Chatoyancy is a somewhat similar phenomenon, but in this case the fibres or cavities are parallel to a single direction, and a single broadish band is displayed at right angles to it. Cat’s-eyes, as these stones are termed, are cut en cabochon parallel to the fibres. The true cat’s-eye ([Plate XXIX], Fig. 1) is a variety of chrysoberyl, but the term is also often applied to quartz showing a similar appearance. The latter is really a fibrous mineral, such as asbestos, which has become converted into silica. The beautiful tiger’s-eye from South Africa is a silicified crocidolite, the original blue colour of which has been altered by oxidation to golden brown. Recently tourmalines have been discovered which are sufficiently fibrous in structure to display an effective chatoyancy.

The milky sheen of moonstone ([Plate XXIX], Fig. 4) owes its effect to reflections from twin lamellæ. The wonderful iridescence which is the glory of opal, and is therefore termed opalescence, arises from a structure which is peculiar to that species. Opal is a solidified jelly; on cooling it has become riddled with extremely thin cracks, which were subsequently filled with similar material of slightly different refractivity, and thus it consists of a series of films. At the surface of each film interference of light takes place just as at the surface of a soap-bubble, and the more evenly the films are spaced apart the more uniform is the colour displayed, the actual tint depending upon the thickness of the films traversed by the light giving rise to the phenomenon.


CHAPTER VI

DOUBLE REFRACTION

THE optical phenomenon presented by many gem-stones is complicated by their property of splitting up a beam of light into two with, in general, differing characters. In this chapter we shall discuss the nature of double refraction, as it is termed, and methods for its detection. The phenomenon is not one that comes within the purview of everyday experience.

So long ago as 1669 a Danish physician, by name Bartholinus, noticed that a plate of the transparent mineral which at that time had recently been brought over from Iceland, and was therefore called “Iceland-spar,” possessed the remarkable property of giving a double image of objects close to it when viewed through it. Subsequent investigation has shown that much crystallized matter is doubly refractive, but in calcite—to use the scientific name for the species which includes Iceland-spar—alone among common minerals is the phenomenon so conspicuous as to be obvious to the unaided eye.

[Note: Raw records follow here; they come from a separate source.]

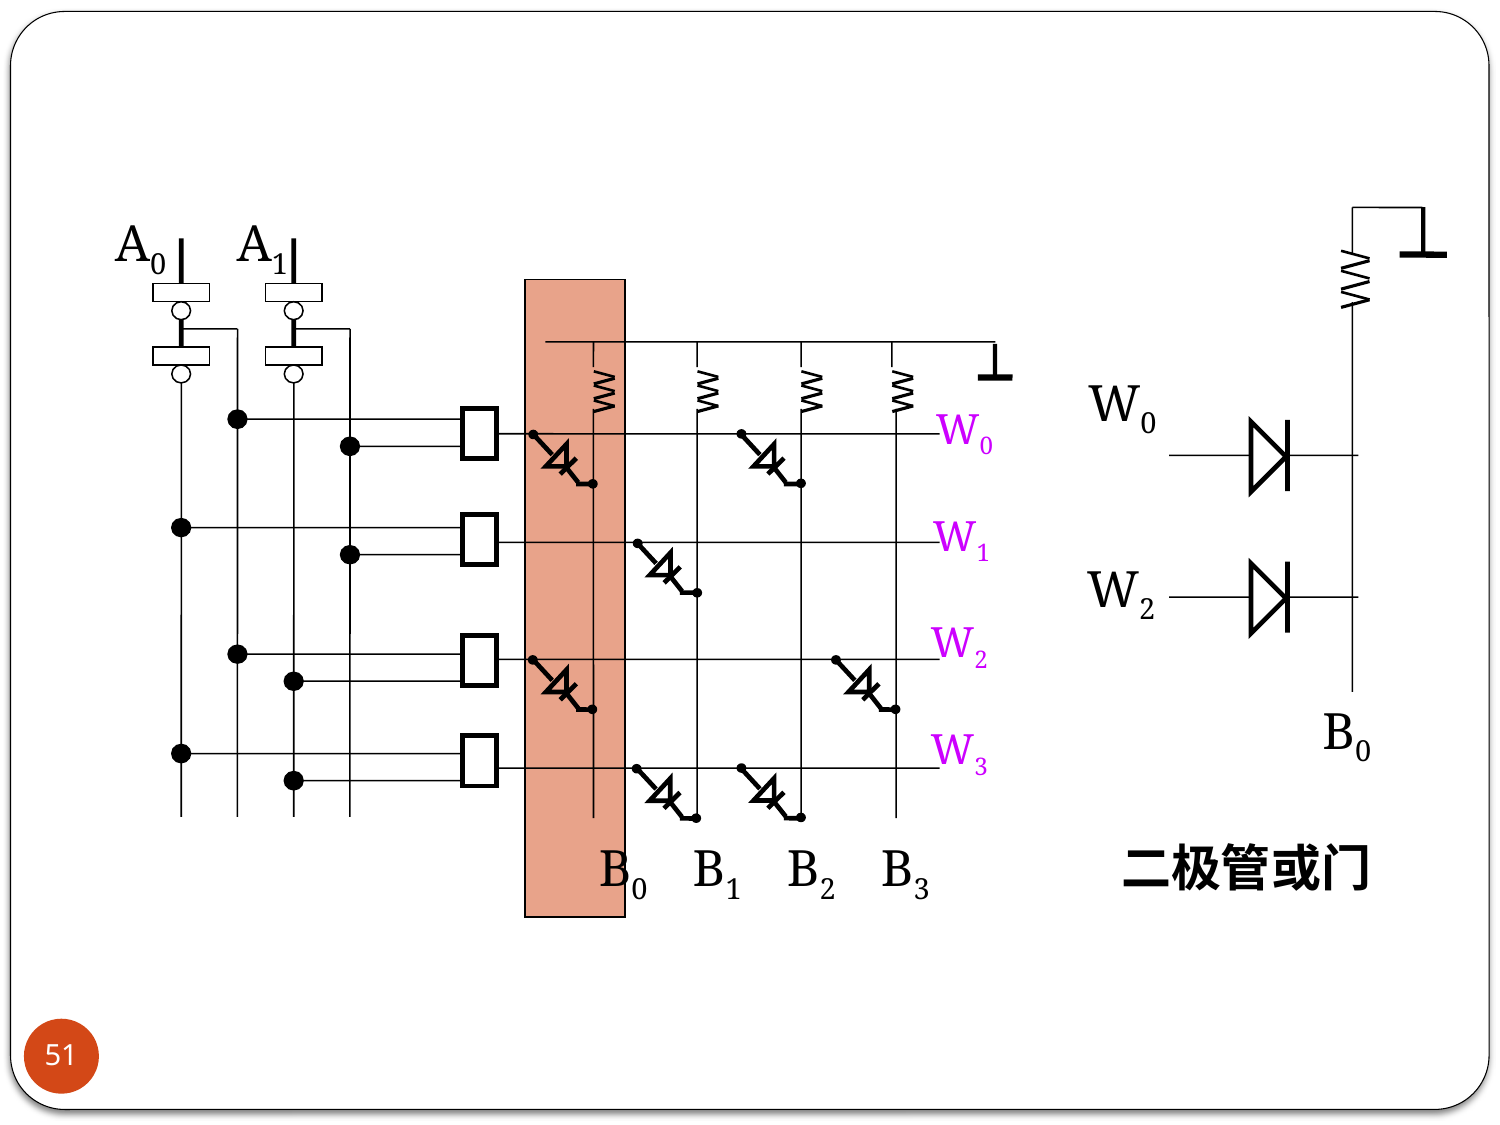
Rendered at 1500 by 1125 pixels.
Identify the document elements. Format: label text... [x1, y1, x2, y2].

text_box 二极管或门 [1057, 829, 1436, 905]
text_box [1251, 421, 1287, 492]
text_box B0 [1307, 691, 1387, 775]
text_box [1340, 254, 1371, 304]
slide_number 51 [23, 1018, 99, 1094]
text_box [99, 204, 497, 818]
text_box W2 [1072, 549, 1171, 633]
text_box W0 [1073, 363, 1172, 447]
text_box [1251, 563, 1287, 634]
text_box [498, 279, 1014, 918]
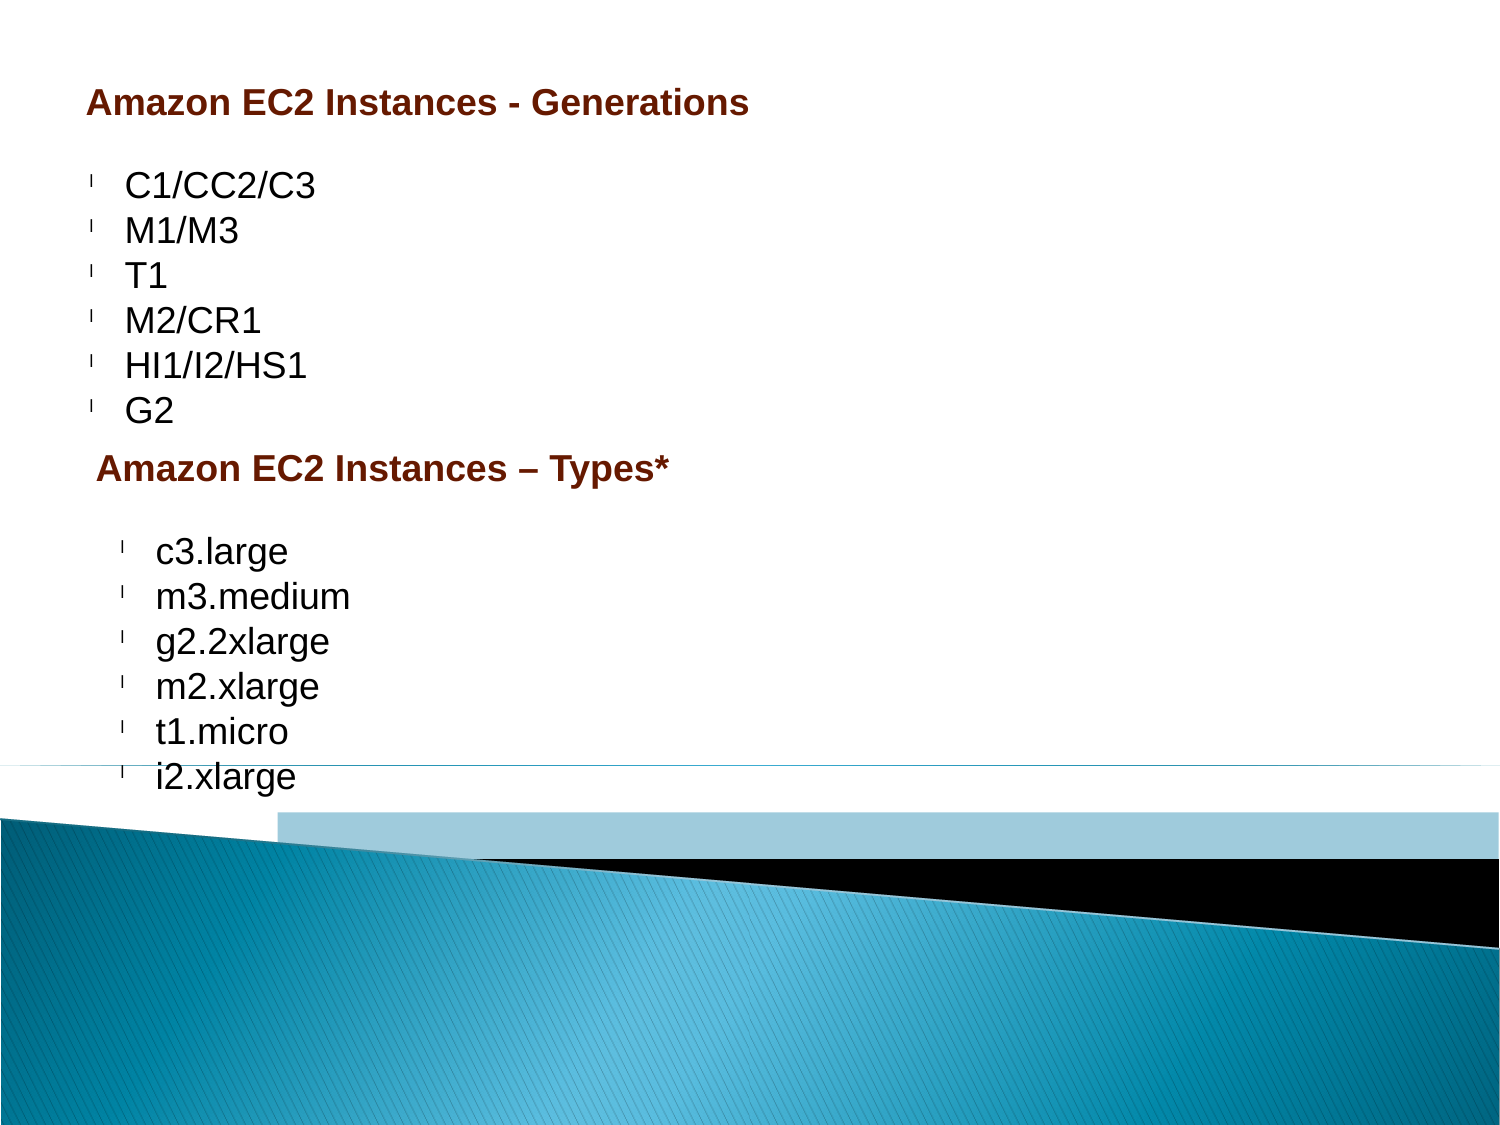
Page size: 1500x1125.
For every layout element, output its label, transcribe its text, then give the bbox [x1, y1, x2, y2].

picture [0, 817, 1500, 1125]
text_box Amazon EC2 Instances - Generations [70, 70, 1028, 177]
text_box c3.large m3.medium g2.2xlarge m2.xlarge t1.micro i2.xlarge [105, 519, 579, 787]
text_box Amazon EC2 Instances – Types* [80, 436, 792, 508]
text_box C1/CC2/C3 M1/M3 T1 M2/CR1 HI1/I2/HS1 G2 [74, 153, 390, 421]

The apparent separation of the pair of images given by a plate cut or cleaved in any direction depends upon its thickness. The large mass, upwards of two feet (60 cm.) in thickness, which is exhibited at the far end of the Mineral Gallery of the British Museum (Natural History), displays the separation to a degree that is probably unique.

Fig. 24.—Apparent doubling of the Edges of a Peridot when viewed through the Table-Facet.

Although none of the gem-stones can emulate calcite in this character, yet the double refraction of certain of them is large enough to be detected without much difficulty. In the case of faceted stones the opposite edges should be viewed through the table-facet, and any signs of doubling noted. The double refraction of sphene is so large, viz. 0·08, that the doubling of the edges is evident to the unaided eye. In peridot (Fig. 24), zircon (b), and epidote the apparent separation of the edges is easily discerned with the assistance of an ordinary lens. A keen eye can detect the phenomenon even in the case of such substances as quartz with small double refraction. It must, however, be remembered that in all such stones the refraction is single in certain directions, and the amount of double refraction varies therefore with the direction from nil to the maximum possessed by the stone. Experiment with a plate of Iceland-spar shows that the rays transmitted by it have properties differing from those of ordinary light. On superposing a second plate we notice that there are now two pairs of images, which are in general no longer of equal brightness, as was the case before. If the second plate be rotated with respect to the first, two images, one of each pair, disappear, and then the other two, the plate having turned through a right angle between the two positions of extinction; midway between these positions the images are all equally bright. This variation of intensity implies that each of the rays emerging from the first plate has acquired a one-sided character, or, as it is usually expressed, has become plane-polarized, or, shortly, polarized.